Tuesday, October 14, 2008

Below is a graduation speech I gave back in high school. I'd like to share this message again, even though it was tailored to my classmates. It also ties into my blog's Crayola inspired title.


Class of 2007, “How many of you are artists? Would you please raise your hand? No, really, if you think you are an artist, raise your hand.” Hmmm. That’s disappointing. (Few raise their hand)

A Hallmark graphic designer, Gordon MacKenzie, posed this same question when he visited elementary schools to discuss his profession. In first grade, the entire class would enthusiastically shoot up their hands to claim they were artists. In second grade, about three-fourths of the students raised their hands, somewhat less energetically. And by sixth grade, the entire class fell silent, and everyone turned their heads to see who would admit to such “deviant behavior.” This is a disappointing realization.

Because the definition of an artist is one who expresses him or herself through media such as writing, dance, drama, painting, film, and music. And although I know not everyone is an artist by this definition, we will all become artists in areas such as science or law, using either the human body or the constitution as our Crayola crayon.

Graduates, up to this point, our teachers, counselors, and parents have provided us with coloring books complete with dark, black lines within which we have been told to neatly color. If Mr. Deuger or Mrs. Metcalf told us to color Mickey Mouse’s shoes yellow, then we colored those shoes with the perfect yellow crayon.

But starting tomorrow, life is going to provide us with a new coloring book. And this time the lines are going to fade throughout college until blank pages present themselves before us and our little crayon. We will now need to create our own lines to color in between. And life is going to demand we produce a masterpiece.

Pablo Picasso was one of the most prolific artists. He produced many abstract masterpieces with multi-colored people missing an eye, or perhaps sprouting an extra leg. It is a shame that so many people today do not understand his style. Many of us claim that our stick figures fare better than his creations, and that Picasso simply paints like a child. Ironically, Picasso possessed some of the finest technical skills. He had already learned how to draw perfect human figures and color within the lines. Picasso claimed he learned these skills in his youth, but it took him a lifetime to learn how to draw like a child. Now these “childlike” pieces are some of the most valued in the world.
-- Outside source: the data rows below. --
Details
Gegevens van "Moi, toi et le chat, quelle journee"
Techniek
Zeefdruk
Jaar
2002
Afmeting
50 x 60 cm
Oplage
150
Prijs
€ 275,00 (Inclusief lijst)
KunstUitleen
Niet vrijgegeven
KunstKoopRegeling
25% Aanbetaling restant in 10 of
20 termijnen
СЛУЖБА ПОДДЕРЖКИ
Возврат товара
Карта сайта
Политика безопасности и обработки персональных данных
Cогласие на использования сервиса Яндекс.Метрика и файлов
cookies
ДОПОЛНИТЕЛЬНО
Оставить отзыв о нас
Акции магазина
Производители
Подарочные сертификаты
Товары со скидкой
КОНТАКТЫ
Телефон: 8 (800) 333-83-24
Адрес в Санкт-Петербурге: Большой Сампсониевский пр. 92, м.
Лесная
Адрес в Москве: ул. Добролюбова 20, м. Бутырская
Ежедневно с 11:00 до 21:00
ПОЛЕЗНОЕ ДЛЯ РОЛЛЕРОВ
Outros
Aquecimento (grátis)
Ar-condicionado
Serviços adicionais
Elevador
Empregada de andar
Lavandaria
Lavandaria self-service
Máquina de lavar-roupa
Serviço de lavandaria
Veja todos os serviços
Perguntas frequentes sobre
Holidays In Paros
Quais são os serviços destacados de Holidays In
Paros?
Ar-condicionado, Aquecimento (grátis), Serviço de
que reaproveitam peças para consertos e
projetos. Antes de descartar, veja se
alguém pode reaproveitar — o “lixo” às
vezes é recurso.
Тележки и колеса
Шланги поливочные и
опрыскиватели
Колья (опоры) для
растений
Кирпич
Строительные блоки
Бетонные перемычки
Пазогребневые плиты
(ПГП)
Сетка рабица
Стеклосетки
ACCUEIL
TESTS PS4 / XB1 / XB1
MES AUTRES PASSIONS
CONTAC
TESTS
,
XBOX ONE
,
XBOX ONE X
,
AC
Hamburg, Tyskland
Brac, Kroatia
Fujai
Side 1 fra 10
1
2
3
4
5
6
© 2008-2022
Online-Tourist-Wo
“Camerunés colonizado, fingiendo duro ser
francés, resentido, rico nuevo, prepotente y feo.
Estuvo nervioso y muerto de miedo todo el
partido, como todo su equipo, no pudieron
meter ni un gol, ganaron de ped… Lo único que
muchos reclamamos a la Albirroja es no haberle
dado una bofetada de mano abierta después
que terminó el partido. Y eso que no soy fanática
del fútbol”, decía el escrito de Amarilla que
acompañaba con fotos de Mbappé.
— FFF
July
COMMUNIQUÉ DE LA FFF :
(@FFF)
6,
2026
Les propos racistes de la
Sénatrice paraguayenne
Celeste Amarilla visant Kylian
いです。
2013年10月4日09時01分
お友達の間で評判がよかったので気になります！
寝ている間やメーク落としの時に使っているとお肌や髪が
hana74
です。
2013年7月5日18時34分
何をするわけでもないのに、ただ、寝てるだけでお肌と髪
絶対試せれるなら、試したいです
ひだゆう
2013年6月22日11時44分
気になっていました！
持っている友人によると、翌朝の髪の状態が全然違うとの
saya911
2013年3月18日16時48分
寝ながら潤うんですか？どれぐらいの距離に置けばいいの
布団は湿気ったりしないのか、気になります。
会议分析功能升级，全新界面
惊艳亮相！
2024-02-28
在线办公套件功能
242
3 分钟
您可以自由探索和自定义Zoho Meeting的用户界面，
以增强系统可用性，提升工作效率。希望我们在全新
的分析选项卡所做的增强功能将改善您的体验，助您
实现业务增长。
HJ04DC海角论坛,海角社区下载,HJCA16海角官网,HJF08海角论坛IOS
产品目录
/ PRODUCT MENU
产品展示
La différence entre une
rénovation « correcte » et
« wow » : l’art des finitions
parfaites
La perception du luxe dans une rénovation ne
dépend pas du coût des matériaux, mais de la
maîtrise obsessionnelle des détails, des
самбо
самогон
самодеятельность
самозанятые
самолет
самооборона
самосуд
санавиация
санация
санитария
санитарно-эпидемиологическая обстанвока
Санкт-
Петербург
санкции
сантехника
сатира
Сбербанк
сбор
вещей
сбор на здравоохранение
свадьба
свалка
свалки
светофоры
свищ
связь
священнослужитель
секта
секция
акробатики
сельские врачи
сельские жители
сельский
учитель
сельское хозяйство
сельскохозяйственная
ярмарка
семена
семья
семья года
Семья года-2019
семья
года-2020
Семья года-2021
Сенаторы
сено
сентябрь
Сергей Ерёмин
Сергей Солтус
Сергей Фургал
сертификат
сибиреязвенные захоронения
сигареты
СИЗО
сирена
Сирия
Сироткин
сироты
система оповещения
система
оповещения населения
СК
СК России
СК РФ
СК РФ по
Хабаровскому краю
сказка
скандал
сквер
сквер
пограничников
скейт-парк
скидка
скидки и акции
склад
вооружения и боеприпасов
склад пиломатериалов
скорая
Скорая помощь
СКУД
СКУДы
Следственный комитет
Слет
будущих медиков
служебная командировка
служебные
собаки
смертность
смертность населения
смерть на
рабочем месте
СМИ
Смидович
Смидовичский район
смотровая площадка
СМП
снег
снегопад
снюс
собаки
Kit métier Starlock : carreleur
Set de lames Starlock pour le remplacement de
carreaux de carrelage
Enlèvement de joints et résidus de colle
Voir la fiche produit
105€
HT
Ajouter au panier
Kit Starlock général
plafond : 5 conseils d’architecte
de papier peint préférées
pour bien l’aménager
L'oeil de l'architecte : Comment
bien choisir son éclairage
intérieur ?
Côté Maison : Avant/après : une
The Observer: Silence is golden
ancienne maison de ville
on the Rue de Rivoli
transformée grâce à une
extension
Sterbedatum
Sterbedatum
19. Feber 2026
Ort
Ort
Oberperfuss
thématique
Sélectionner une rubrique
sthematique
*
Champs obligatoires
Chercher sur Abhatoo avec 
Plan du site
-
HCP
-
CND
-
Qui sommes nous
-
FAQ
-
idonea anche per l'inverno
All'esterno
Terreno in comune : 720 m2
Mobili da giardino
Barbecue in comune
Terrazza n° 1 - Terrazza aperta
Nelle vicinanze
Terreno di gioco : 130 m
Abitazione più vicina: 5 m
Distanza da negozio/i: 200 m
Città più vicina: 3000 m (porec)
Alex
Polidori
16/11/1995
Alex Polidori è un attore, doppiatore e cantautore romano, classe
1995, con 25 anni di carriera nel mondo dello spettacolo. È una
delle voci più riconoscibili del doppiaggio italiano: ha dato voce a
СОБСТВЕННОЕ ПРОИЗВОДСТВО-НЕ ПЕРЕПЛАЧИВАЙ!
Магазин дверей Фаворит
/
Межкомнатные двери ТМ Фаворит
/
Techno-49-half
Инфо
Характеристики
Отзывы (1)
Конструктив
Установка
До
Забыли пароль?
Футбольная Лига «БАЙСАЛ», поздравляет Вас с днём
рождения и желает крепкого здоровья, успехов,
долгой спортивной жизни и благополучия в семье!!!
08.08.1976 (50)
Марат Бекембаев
They hang on the museum walls next to those paintings of which one makes fun. The entire canvas is painted blue, for example, with a small red dot in the middle. And the viewer standing next to you will whip out her checkbook for a quarter of a million dollars because she sees something you don’t.

Graduates, what kind of masterpiece will you paint in your life beyond high school? With what style, college, or career will you paint it? And is it going to be worth enough to you personally, to proudly raise your hand in a room full of people with different interests? If not, then tear out that blank sheet of paper, crumple it up, throw it away, and start new on clean paper, just as we will do tomorrow. Class of 2007, let’s paint our world!